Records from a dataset
---
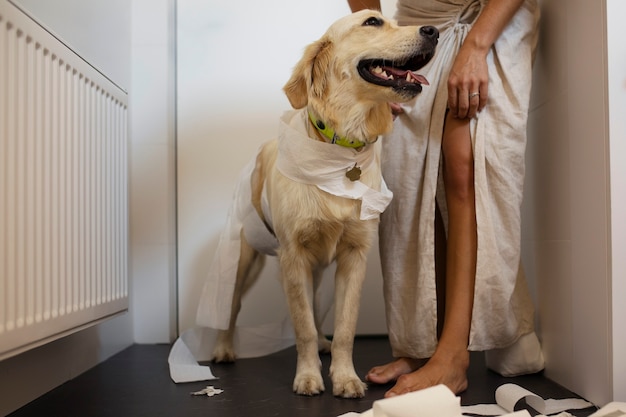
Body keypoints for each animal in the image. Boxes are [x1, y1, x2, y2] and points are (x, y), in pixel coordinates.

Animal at [210, 11, 434, 398]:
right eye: (372, 22)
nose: (433, 31)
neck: (341, 152)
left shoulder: (354, 255)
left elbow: (343, 327)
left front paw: (344, 376)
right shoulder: (293, 255)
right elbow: (302, 327)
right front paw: (308, 376)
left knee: (315, 309)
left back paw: (323, 346)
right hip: (244, 258)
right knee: (231, 304)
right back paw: (224, 348)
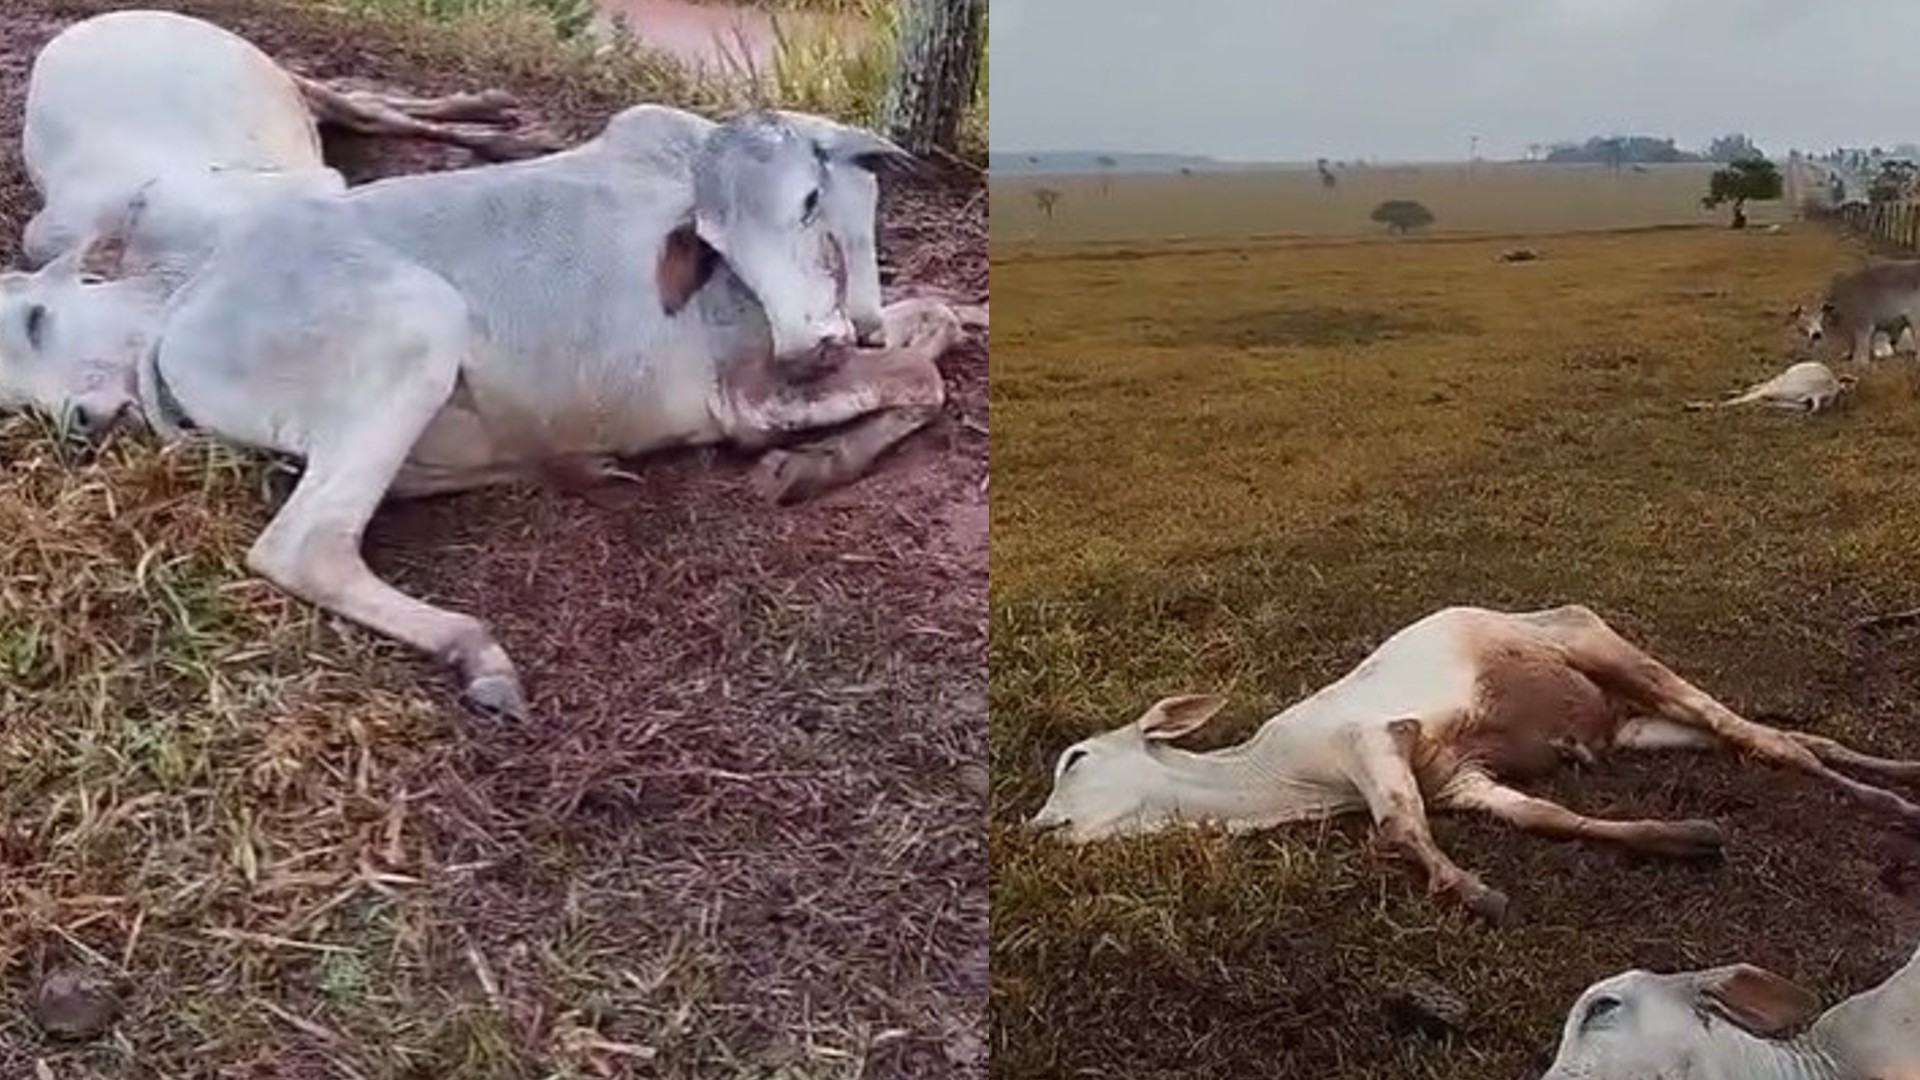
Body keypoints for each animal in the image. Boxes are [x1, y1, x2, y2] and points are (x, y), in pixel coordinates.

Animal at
---
*DIRECTIONS FOR THIS TASK*: With the pictures left out, output the lines from the one containing "right knee: (231, 304)" through the last line of the records above, exactly as they are.

*TASK OUTPUT*:
right knee: (231, 304)
right back paw: (224, 348)
Body keypoints for each animal in the image. Boxes are [x1, y1, x2, y2] and points are (x, y), in pixel coordinates.

Animal at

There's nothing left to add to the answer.